The mehendi on my mother's hands had barely faded when she discovered she was pregnant with me. My parents had moved from Amritsar to Calcutta to seek a better life.
My lonely mother was very dependent on the kindness of our neighbours, an elderly British couple.
When I was born, as a gesture of respect and gratitude, my parents asked them to name me. I was called Dorina, which is derived from Dora meaning "gift". The problem was that nobody could say it correctly.
My parents searched for a new name.
One day, my aunt came to visit. As she waited for the maid to serve her tea, she glanced at the newspaper.
On the front page was Sonia Gandhi, dressed in a long skirt and boots, her hair falling over her shoulders. Inspired, she suggested my parents call me "Sonia", and they agreed.
Every time when I played in the living room and Sonia came on television, I left my toys and ran to see her. I thought she was the most beautiful woman in the world.
Her marble-like features, her dimples, her straight long brown hair held by a clip, her pearl earrings and her erect, regal posture.
Because I knew I was her namesake, I watched Sonia throughout my life. I was always struck by her elegance, her classy fashion choices, her beauty, grace and her dignified demeanour.
"Every time when I played in the living room and Sonia came on television, I left my toys and ran to see her. I thought she was the most beautiful woman in the world."
I read all I could about her. I cut out all the articles and saved all the photographs of her. My friends who collected pictures of Zeenat Aman, Sharmila Tagore and other actresses thought I was really strange.

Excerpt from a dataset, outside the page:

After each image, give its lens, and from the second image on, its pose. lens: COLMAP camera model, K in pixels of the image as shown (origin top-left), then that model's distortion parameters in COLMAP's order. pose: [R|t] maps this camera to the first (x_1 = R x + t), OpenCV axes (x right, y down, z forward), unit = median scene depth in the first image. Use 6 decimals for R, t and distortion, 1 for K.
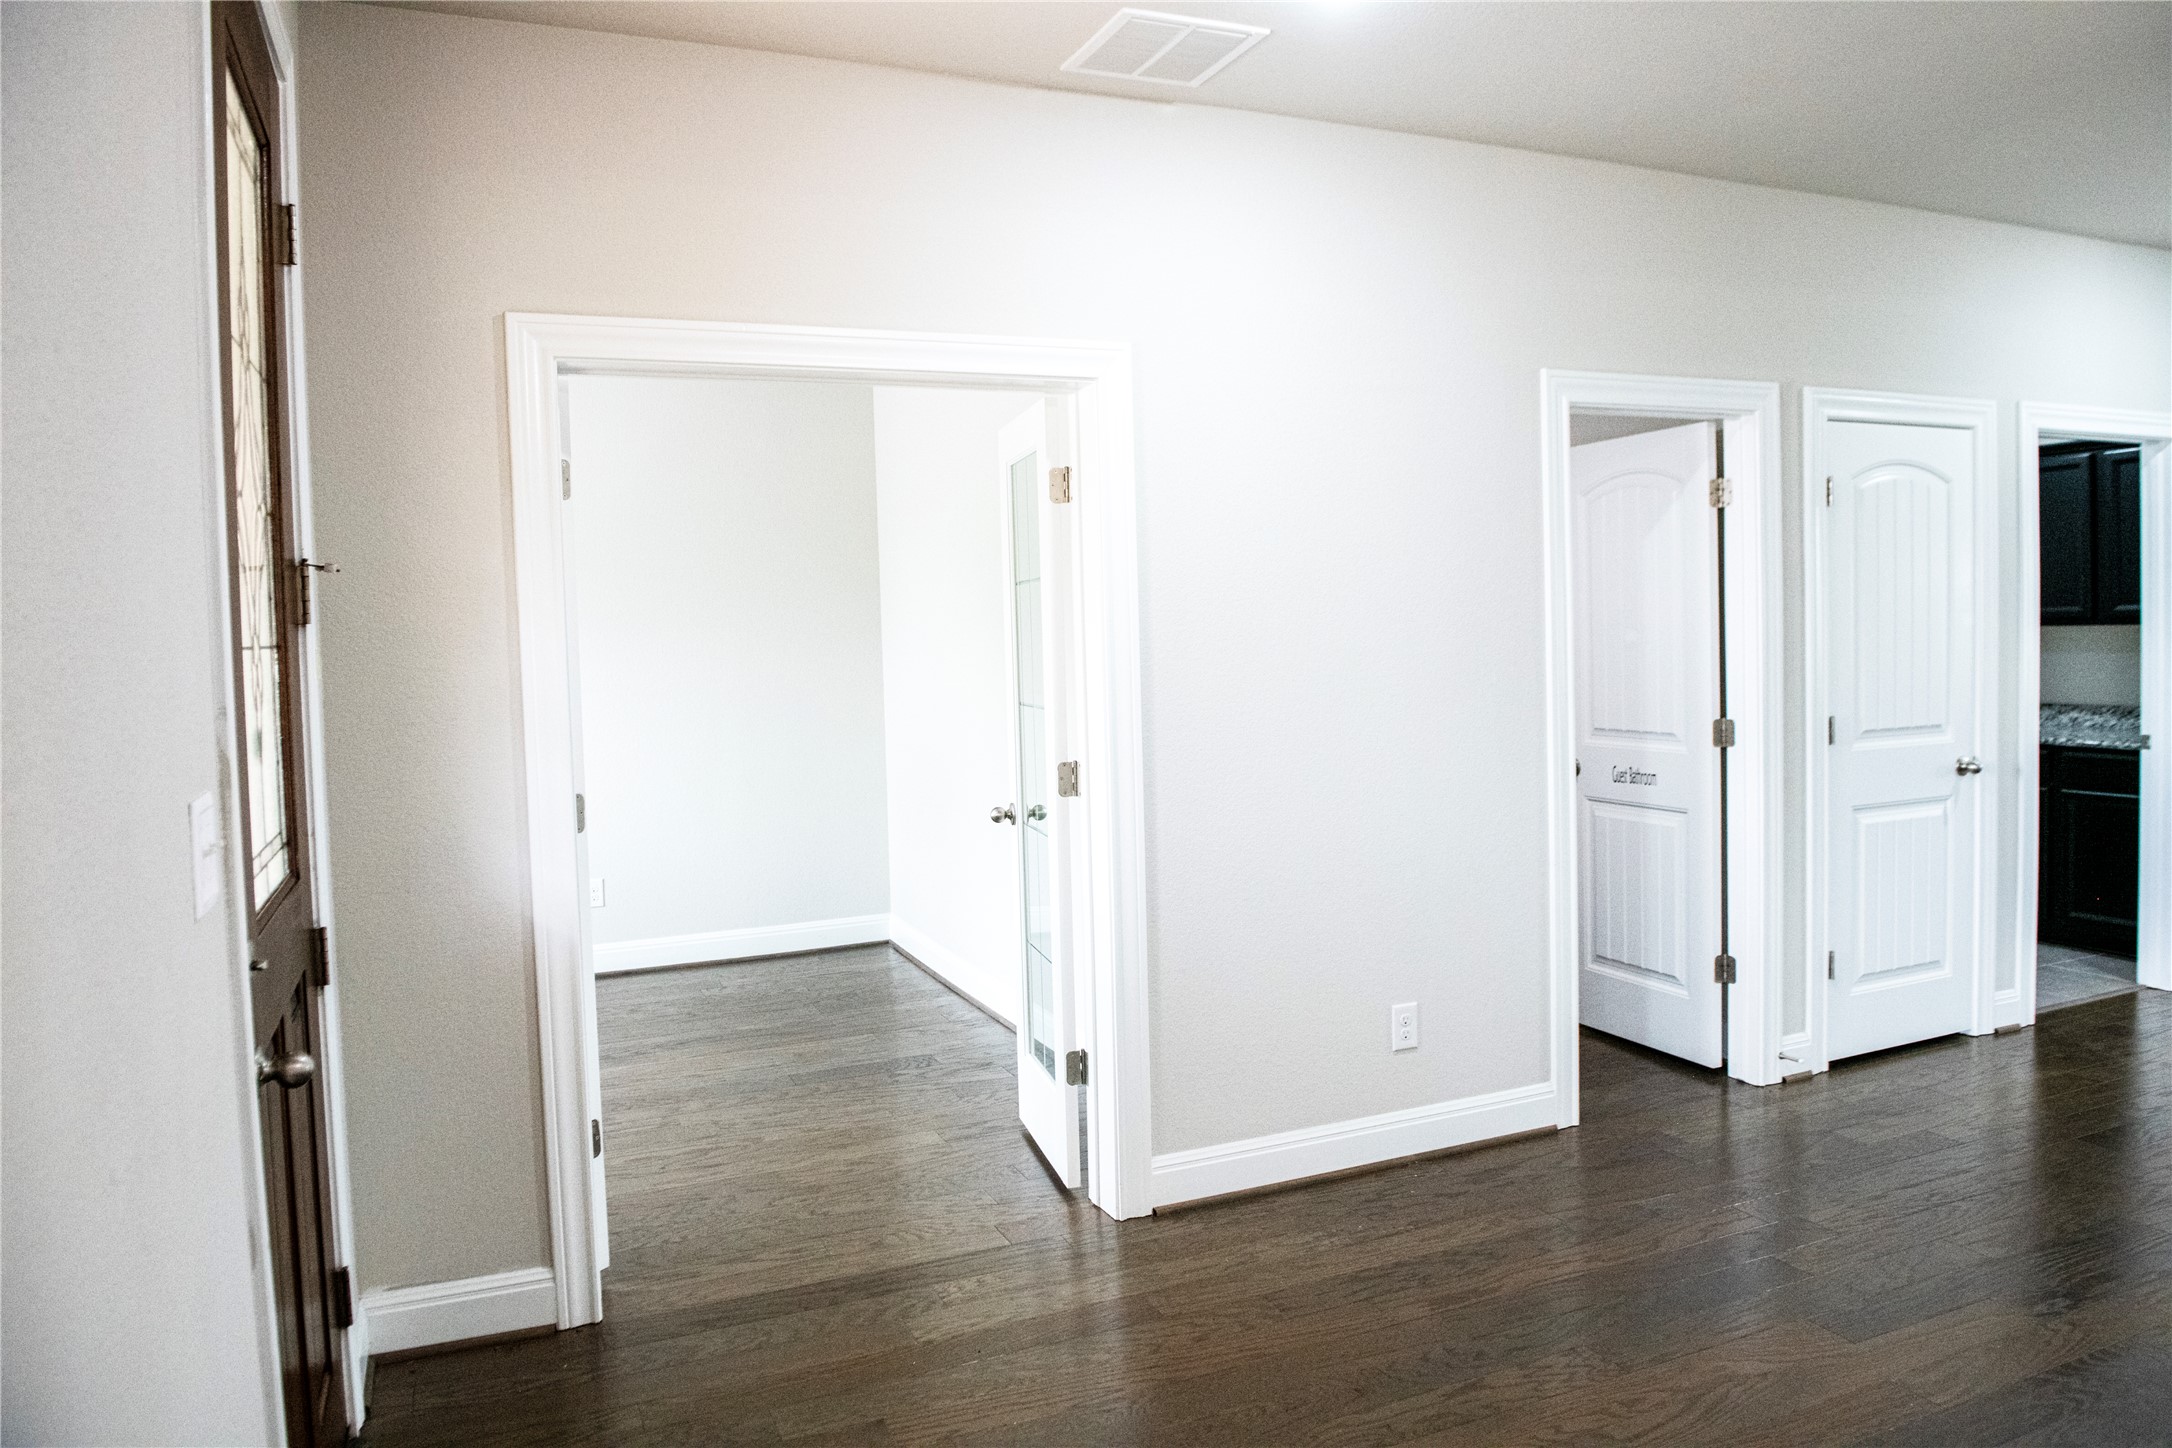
lens RADIAL K [[1453.1, 0, 1082.0], [0, 1453.1, 719.1], [0, 0, 1]] dist [-0.057960, 0.004980]
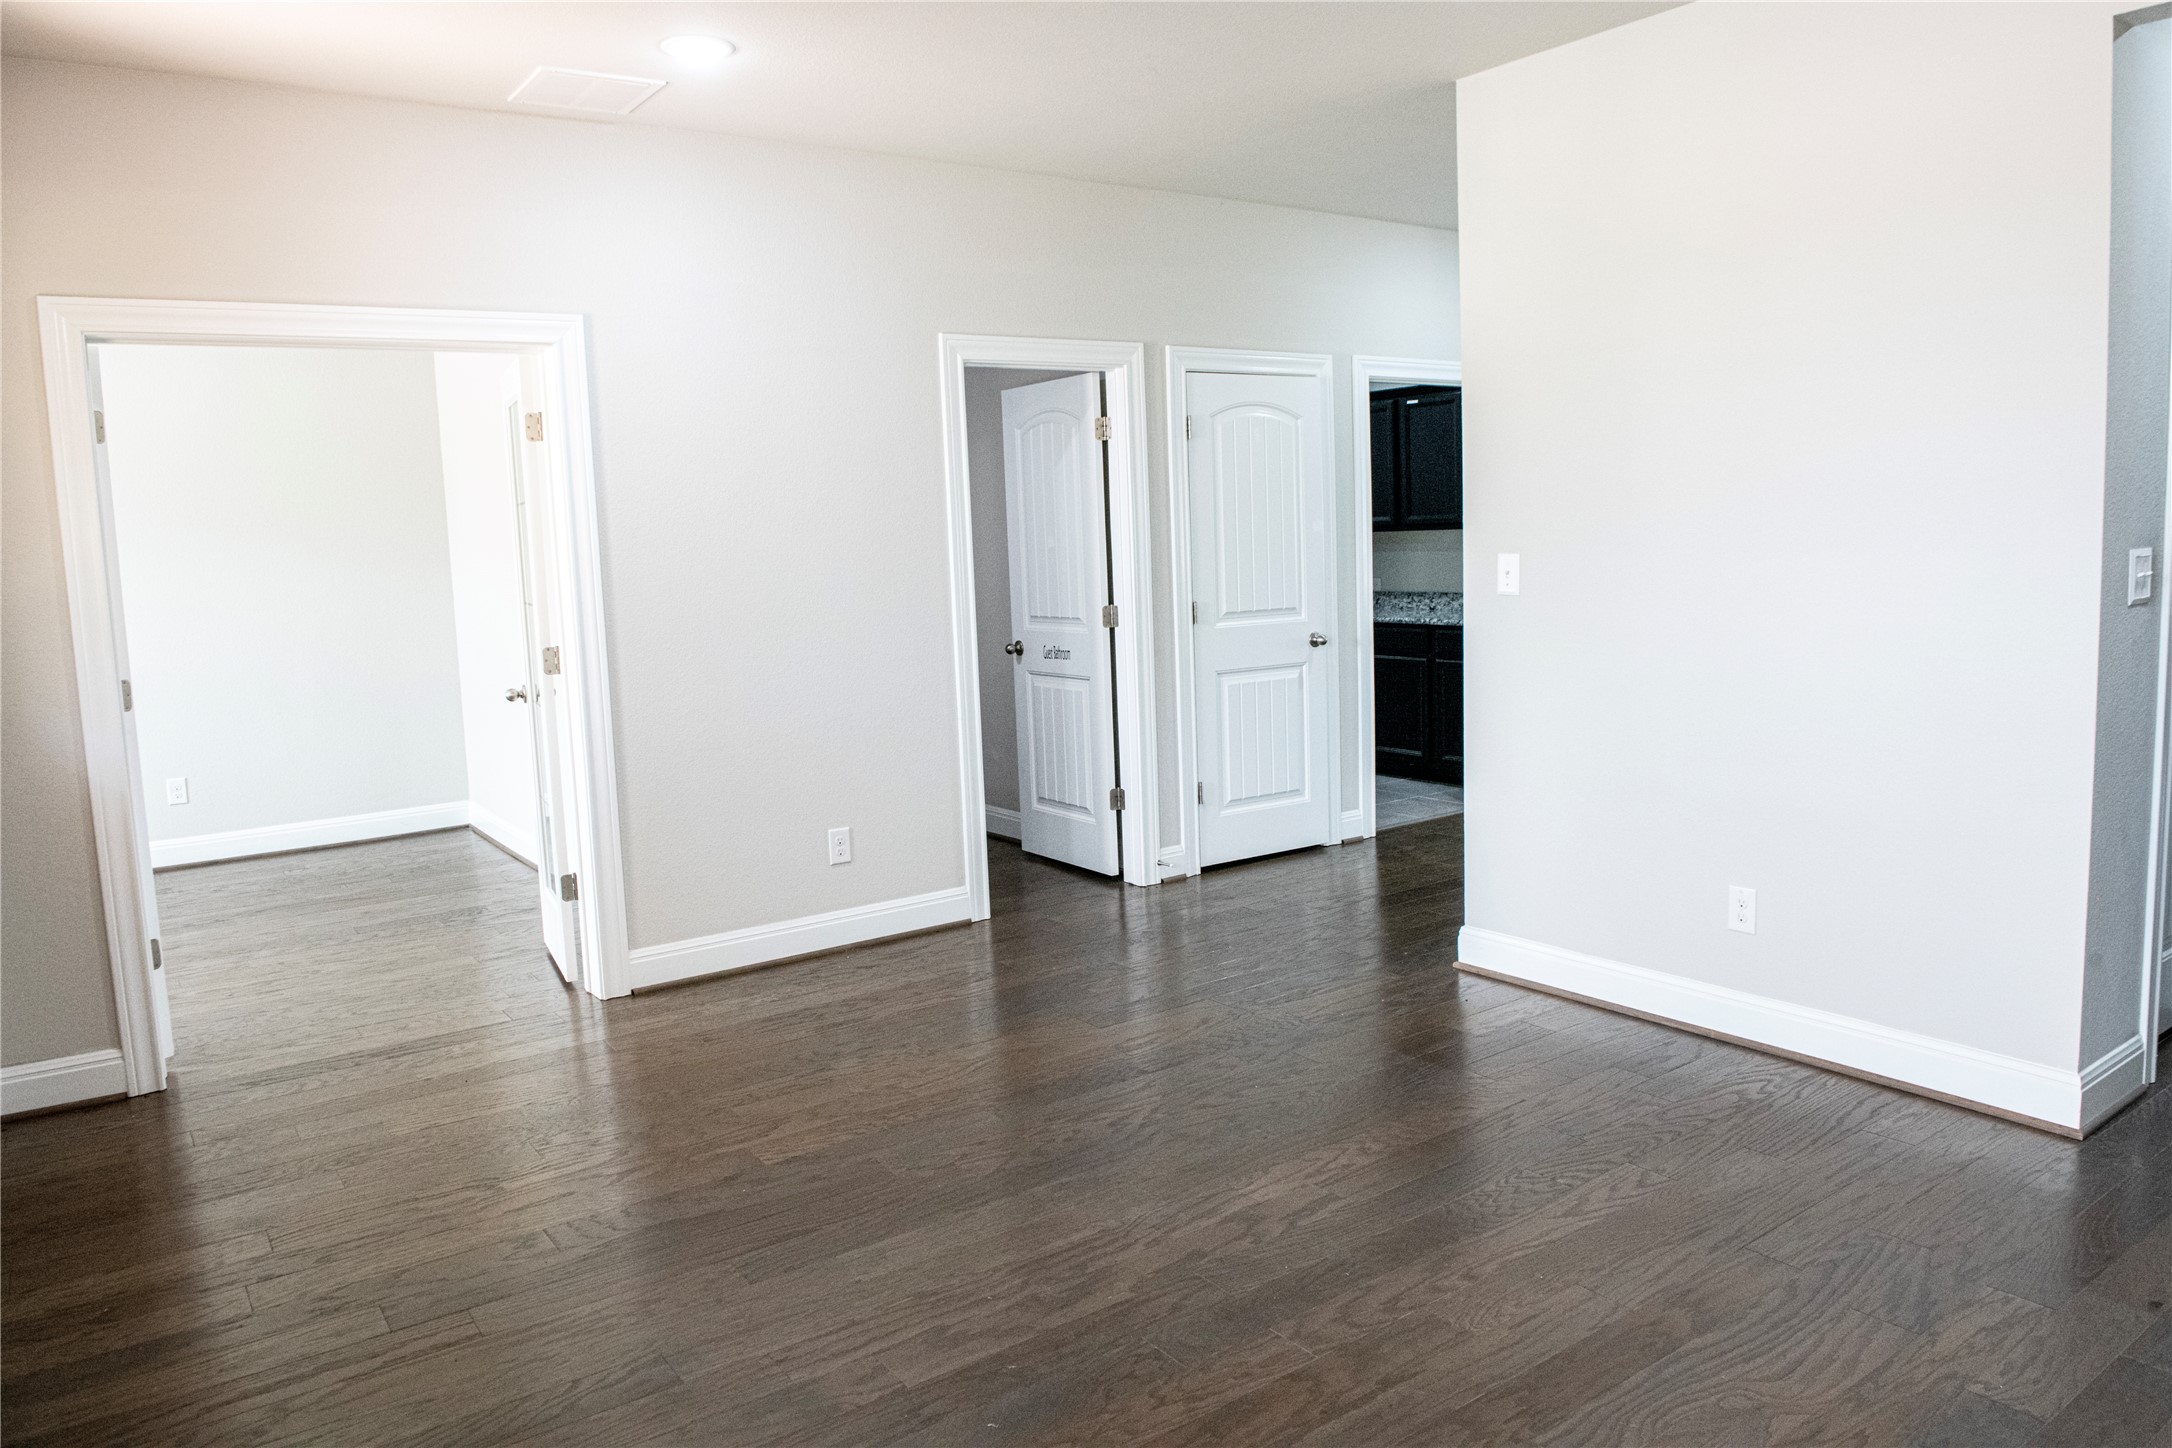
lens RADIAL K [[1453.1, 0, 1088.6], [0, 1453.1, 716.4], [0, 0, 1]] dist [-0.057960, 0.004980]
pose [[0.973700, -0.034755, 0.225166, 0.132830], [0.020742, 0.997715, 0.064304, 0.015113], [-0.226886, -0.057943, 0.972196, -0.271918]]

I couldn't help it. I was fascinated by her story. An ordinary girl who had an extraordinary life. She was Cinderella, a carefree happy girl who met her Prince Charming, who just happened to be from one of the most powerful political dynasties of India.
When I grew up, I dressed just like Sonia. I did the pearls, the hair pulled up from my face and when I went abroad I did the whole boots thing.
I was 22 when I immigrated to America. Then too, I thought of her. A woman who left her home and made another country her own.
Being away from India made me question who I really was. I have a Hindu mother, a Sikh father and I married a Roman Catholic. I was Indian, just like Sonia was.
I grew up seeing her as a loving wife, devoted daughter-in-law, protective mother, reluctant politician, determined leader and now the president of the Congress party. The first half I observed in India the other half I watched from the US.
Sonia's personal fortunes were tied up in the rise and fall of the Gandhi family as they fought for survival in politics. She nurtured and supported the family as Indira was repeatedly arrested, persecuted and publicly humiliated. She ran the household in the same manner as the family moved to a smaller house.
"[S]he watched her mother-in-law, her brother-in-law and her husband die tragically and yet she led the Congress party. She believed it was her duty to serve the country that she had made her own."
A reserved woman, who spoke Hindi haltingly, she watched her mother-in-law, her brother-in-law and her husband die tragically and yet she led the Congress party. She believed it was her duty to serve the country that she had made her own.
I was horrified at Indira Gandhi's assassination and I was briefly caught in the madness of the Sikh riots as I was returning from school but that's a story for another day.
I was saddened at the sight of Sonia mourning at Rajiv's funeral pyre. I was shocked at the personal attacks made by the members of the opposition as she stepped into the murky, dangerous world of Indian politics.
Sonia Gandhi and I came face to face on one occasion. I was in Calcutta, when Mother Teresa passed away. I covered the funeral for Newsday, an American newspaper.
I was in the front row of the section reserved for journalists. Everyone was standing in prayer and as I looked down at the notepad, I was suddenly aware of a movement. I looked up as Sonia walked in and took her place among the leaders of the world.
For a brief moment we made eye contact. Then the funeral mass began.
We have never spoken but I feel like I know Sonia. I have watched her spectacular rise from obscurity to popularity to notoriety.
"Italians are very similar to Indians. They are very strongly protective of their daughters and they believe in a close knit, united family."
The iconic moment in which Sonia, a Roman Catholic is standing next to Dr Manmohan Singh, a Sikh, being sworn in as prime minister, with the oath of office being administered by a Muslim president, Dr APJ Abdul Kalam was a historical iconic image beamed all over the world.
It's a deeply symbolic gesture and a gift that Sonia gave to India. History should always remember that she was perhaps the only Indian politician to have refused prime ministership.
"That's how diverse India is?" my American friends asked me.
"That's my country," I told them proudly.
Politicians and people routinely criticise Sonia for not being born in India but they don't realise this: Italians are very similar to Indians. They are very strongly protective of their daughters and they believe in a close knit, united family. Sonia's father worked hard while her mother nurtured the family. Her humble beginnings prepared her for hardships. She is a determined fighter and she does not give up.
They say she is finished now. I laugh. And wait for the day when once again in the streets they will call out the name "Sonia" and ask her to play a bigger role in Indian politics because she's earned it. And she deserves it.